Some 70 women in the village suffer with HIV – a legacy of the 1994 genocide.
The village church hosts a school where more than 150 children receive a daily meal – often all they have to eat in a week.
Some 60 pupils attend for free since they are either orphans or have mothers with HIV struggling to find work due to prejudice, fear and ignorance.
And although the Rwandan government provides free medication to people with HIV, it must be taken with food or it is too aggressive to tolerate. And for those in food poverty, this can result in children being orphaned.
Ros explained: “A pastor at the church formed an HIV support group and when I visited, the women told me their stories. They said there were many more women who could not attend because they were too ill and nor could their children go to the school as they had no clothes and were ashamed.
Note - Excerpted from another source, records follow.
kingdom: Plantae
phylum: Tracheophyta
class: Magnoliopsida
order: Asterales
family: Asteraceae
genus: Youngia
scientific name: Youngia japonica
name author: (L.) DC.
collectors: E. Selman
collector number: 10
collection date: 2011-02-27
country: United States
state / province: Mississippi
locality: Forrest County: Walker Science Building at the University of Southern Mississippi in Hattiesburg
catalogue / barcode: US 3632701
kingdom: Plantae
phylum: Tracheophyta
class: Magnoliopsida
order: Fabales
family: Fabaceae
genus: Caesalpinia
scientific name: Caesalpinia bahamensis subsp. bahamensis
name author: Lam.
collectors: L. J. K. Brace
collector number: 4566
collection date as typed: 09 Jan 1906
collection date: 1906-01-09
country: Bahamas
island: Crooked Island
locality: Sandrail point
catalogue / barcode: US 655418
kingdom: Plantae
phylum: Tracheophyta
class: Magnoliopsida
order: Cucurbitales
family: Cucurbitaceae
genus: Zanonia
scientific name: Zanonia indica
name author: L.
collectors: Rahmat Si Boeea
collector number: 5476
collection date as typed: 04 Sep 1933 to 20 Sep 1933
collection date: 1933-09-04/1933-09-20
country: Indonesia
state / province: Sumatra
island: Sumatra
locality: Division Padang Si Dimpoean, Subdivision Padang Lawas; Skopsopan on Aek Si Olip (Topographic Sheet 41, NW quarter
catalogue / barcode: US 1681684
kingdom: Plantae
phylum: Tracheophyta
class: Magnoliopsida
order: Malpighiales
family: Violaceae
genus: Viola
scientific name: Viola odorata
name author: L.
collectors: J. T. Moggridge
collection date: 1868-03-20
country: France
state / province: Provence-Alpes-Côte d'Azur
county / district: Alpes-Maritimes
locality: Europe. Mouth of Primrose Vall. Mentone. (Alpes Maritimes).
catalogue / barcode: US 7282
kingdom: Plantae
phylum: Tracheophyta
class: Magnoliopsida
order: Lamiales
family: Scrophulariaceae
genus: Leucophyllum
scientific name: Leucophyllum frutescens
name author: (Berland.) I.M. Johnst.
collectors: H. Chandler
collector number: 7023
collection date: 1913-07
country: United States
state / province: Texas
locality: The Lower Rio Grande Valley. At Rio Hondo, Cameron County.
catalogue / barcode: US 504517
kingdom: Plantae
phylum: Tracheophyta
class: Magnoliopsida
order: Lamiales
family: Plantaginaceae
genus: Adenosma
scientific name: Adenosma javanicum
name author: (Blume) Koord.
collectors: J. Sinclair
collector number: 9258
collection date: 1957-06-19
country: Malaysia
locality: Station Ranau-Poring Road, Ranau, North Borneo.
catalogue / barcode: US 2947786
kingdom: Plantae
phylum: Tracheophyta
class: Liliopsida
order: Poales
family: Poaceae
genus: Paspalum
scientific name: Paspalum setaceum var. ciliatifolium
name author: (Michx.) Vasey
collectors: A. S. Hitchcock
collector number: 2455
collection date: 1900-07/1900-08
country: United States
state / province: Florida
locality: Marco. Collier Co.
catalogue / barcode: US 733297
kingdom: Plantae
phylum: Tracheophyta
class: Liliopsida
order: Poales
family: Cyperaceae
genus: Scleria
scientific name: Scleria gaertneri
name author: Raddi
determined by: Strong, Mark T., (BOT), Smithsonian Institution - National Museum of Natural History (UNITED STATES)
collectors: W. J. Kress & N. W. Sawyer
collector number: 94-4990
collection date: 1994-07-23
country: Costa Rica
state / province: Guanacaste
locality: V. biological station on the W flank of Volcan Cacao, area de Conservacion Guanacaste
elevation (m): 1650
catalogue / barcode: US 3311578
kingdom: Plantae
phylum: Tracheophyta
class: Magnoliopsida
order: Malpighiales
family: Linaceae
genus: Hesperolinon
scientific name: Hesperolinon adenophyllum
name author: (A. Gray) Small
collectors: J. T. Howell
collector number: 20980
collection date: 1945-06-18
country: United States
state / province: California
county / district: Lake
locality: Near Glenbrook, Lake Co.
“They said, those that had work on the land tried to help the others and that some of them saved a tiny amount each week. I asked them what they were saving for and said coffins so that they could be decently buried. This is their immediate future without food or work, so they know that if they go hungry, they will die very soon. This is their shared fate.”
The team is running a crowd funder in memory of the bishop to complete the project in his name.
Ros added: “When we raise the money I will go out to the village for three months to work with the other pastors to make sure the project is completed & running as we had agreed before Enock died.
“We do this in memory of him & for all those who loved and respected him and to continue his work.”